There was a discussion on the ConTeXt mailing list recently about counting visible characters in a PDF file. This is easily reduced (by the pdftotext
utility) to the problem of counting visible characters in a text file. Just for fun, I decided to do this in Elisp. I knew this wouldn’t be really a challenge to code it, but it might be a bit challenging to make it optimal. So, here’s the first (and final, as of now) version:
(defun how-many-visible-chars () "Count visible (i.e., other than spaces, tabs and newlines) characters in the buffer." (interactive) (let ((count 0)) (save-excursion (goto-char (point-min)) (while (not (eobp)) (unless (looking-at-p "[ \t\n]") (setq count (1+ count))) (forward-char))) (message "%d visible characters" count)))

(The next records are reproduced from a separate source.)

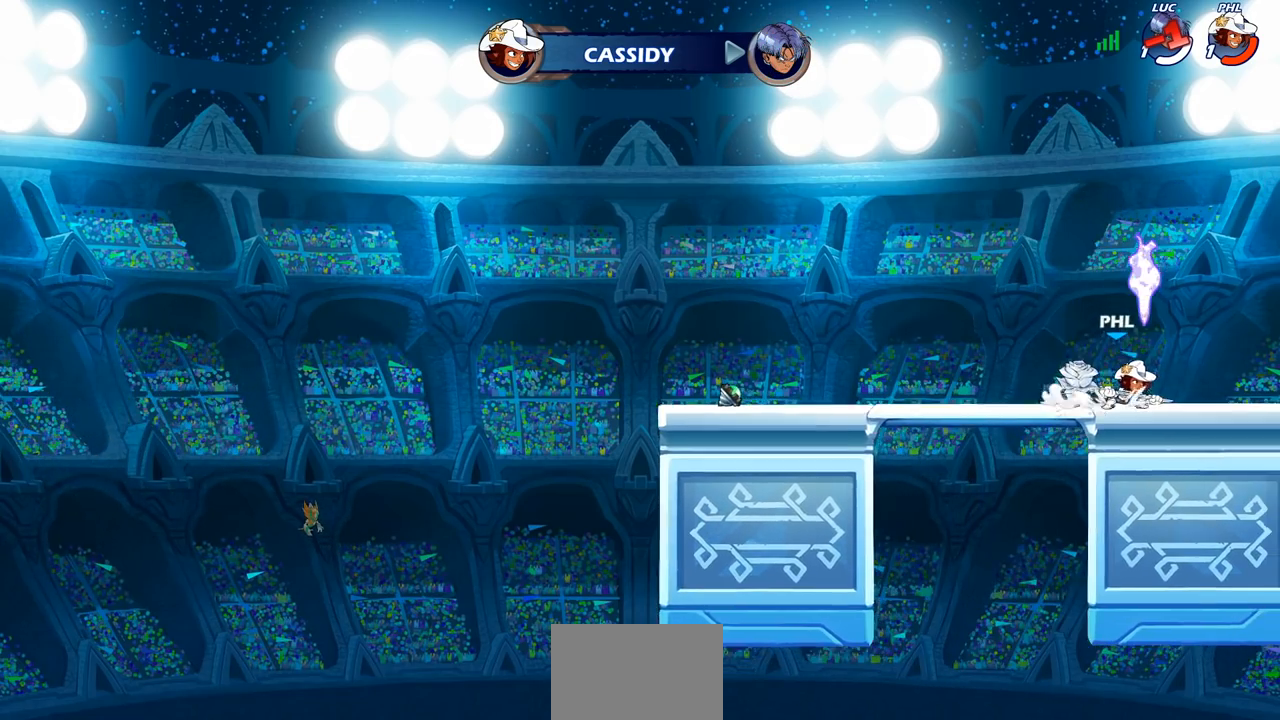
{"buttons": [], "left_stick": "center", "right_stick": "center", "events": []}
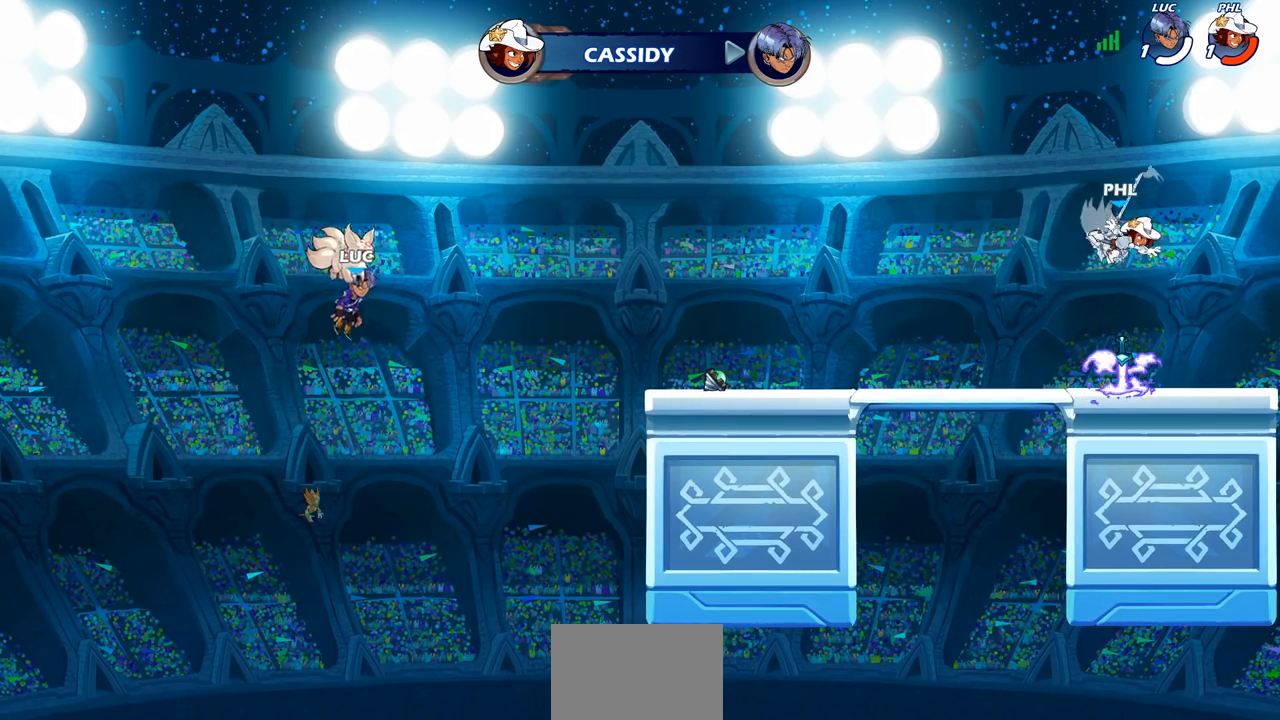
{"buttons": [], "left_stick": "center", "right_stick": "center", "events": []}
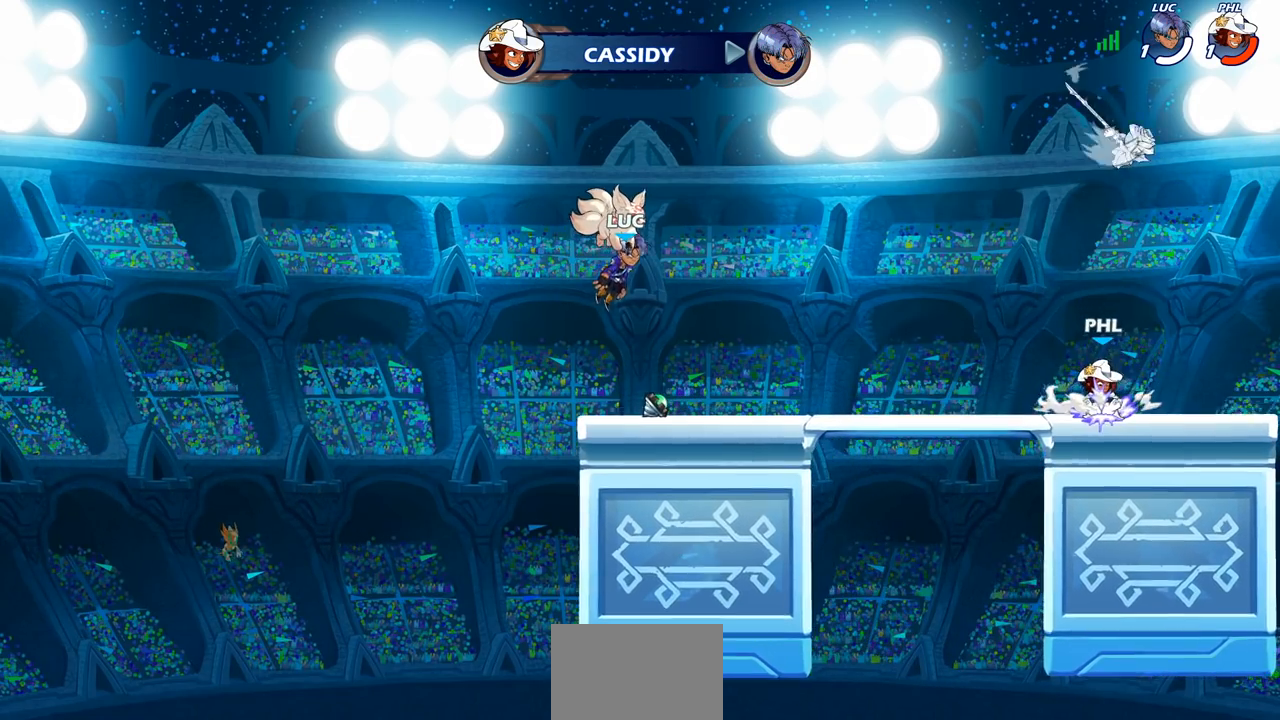
{"buttons": [], "left_stick": "center", "right_stick": "center", "events": []}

First of all, note that this is not production-ready code: it works only as an interactive command (i.e., it does not return an integer nor suppress the message when called from a Lisp program), nor does it recognize active region (which IMHO is a must for command like this – though it does, obviously, respect narrowing).
Also, it counts hidden characters, too, e.g. it takes into account all the folded text in Org buffers. I don’t exactly know how to overcome this. (Actually, I can imagine that someone might want to do things like this. For instance, count-lines-region
counts invisible lines, too, and sometimes I want to count only the subheadings of the Org entry. There is no built-in way to do it, although it is simple to write a bit of Elisp to perform such a calculation.)
The biggest problem with this – at least I thought so – is performance. The idea of walking through the buffer character by character and using a regex to check whether it is not a blank one seems outrageous (and rightfully so). I was quite surprised to learn that it’s not really that inefficient: I ran it on Emacs’ simple.el
(which is more than 300 kB long – quite a feat for a text file), and it took my function one or two seconds to count all the non-blank characters.
I guess it might be an interesting exercise to think about possible optimizations. I guess getting rid of regexen may be a good idea. Another one I could come up with is kind of loop unrolling: since the bulk of most buffers is made up of letters, digits and a few other characters, using skip-chars-forward
might help a lot. As a matter of fact, skip-syntax-forward
might be even faster; OTOH, in buffers where the syntax property is used a lot, this might not be the best idea.
I have to admit that now having thought and written about this, I can’t wait to try out the Emacs profiler.